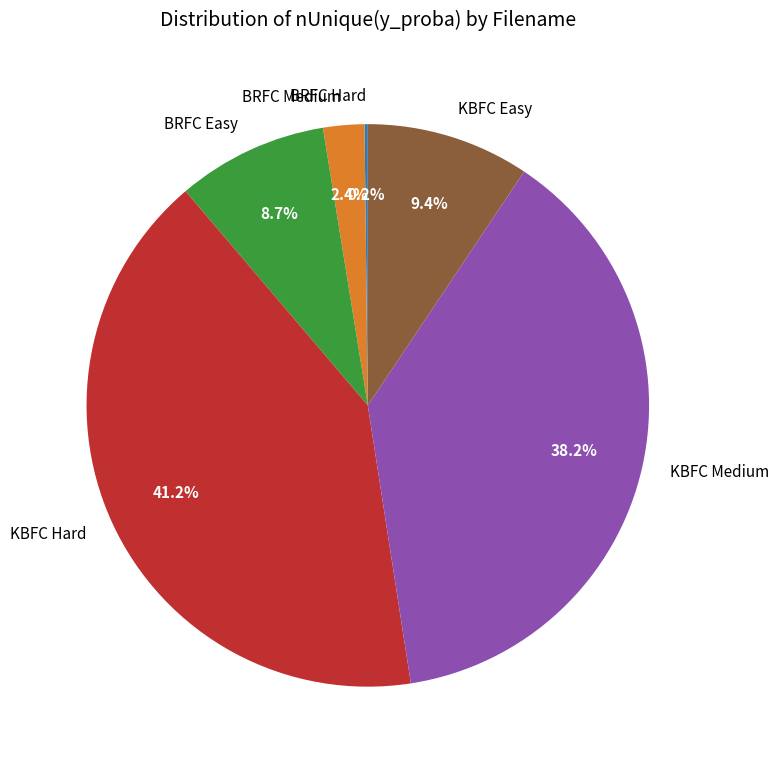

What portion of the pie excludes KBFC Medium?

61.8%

□ □ □

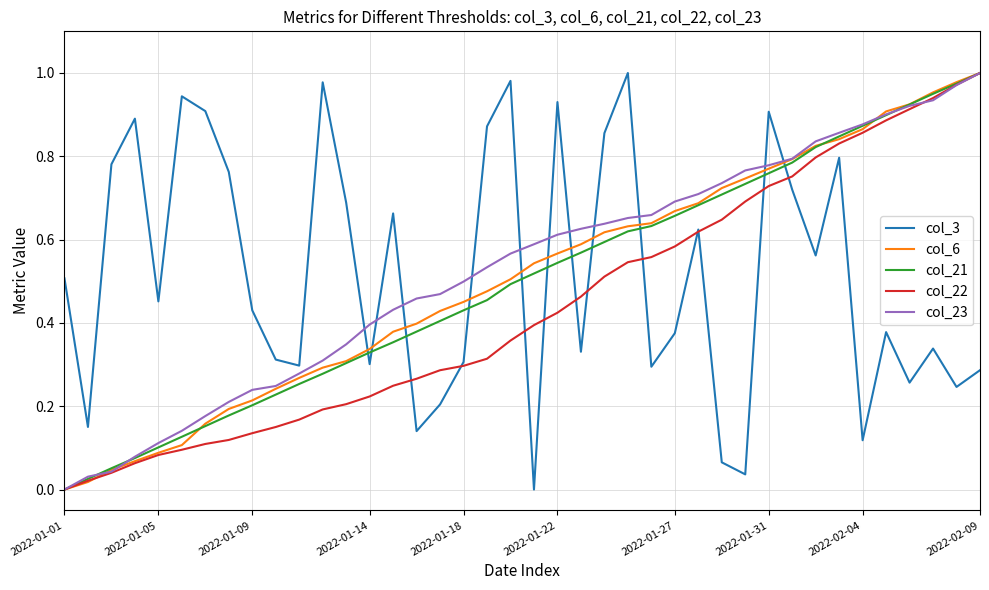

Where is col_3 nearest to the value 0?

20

□ □ □

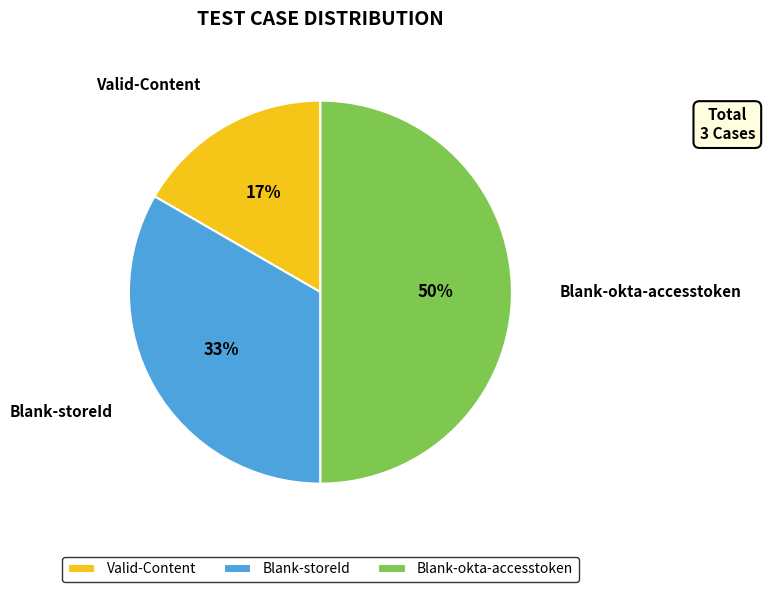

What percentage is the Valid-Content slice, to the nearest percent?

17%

□ □ □

Report every line in the material above that contains the string "nearest", matching its case.

Where is col_3 nearest to the value 0?
What percentage is the Valid-Content slice, to the nearest percent?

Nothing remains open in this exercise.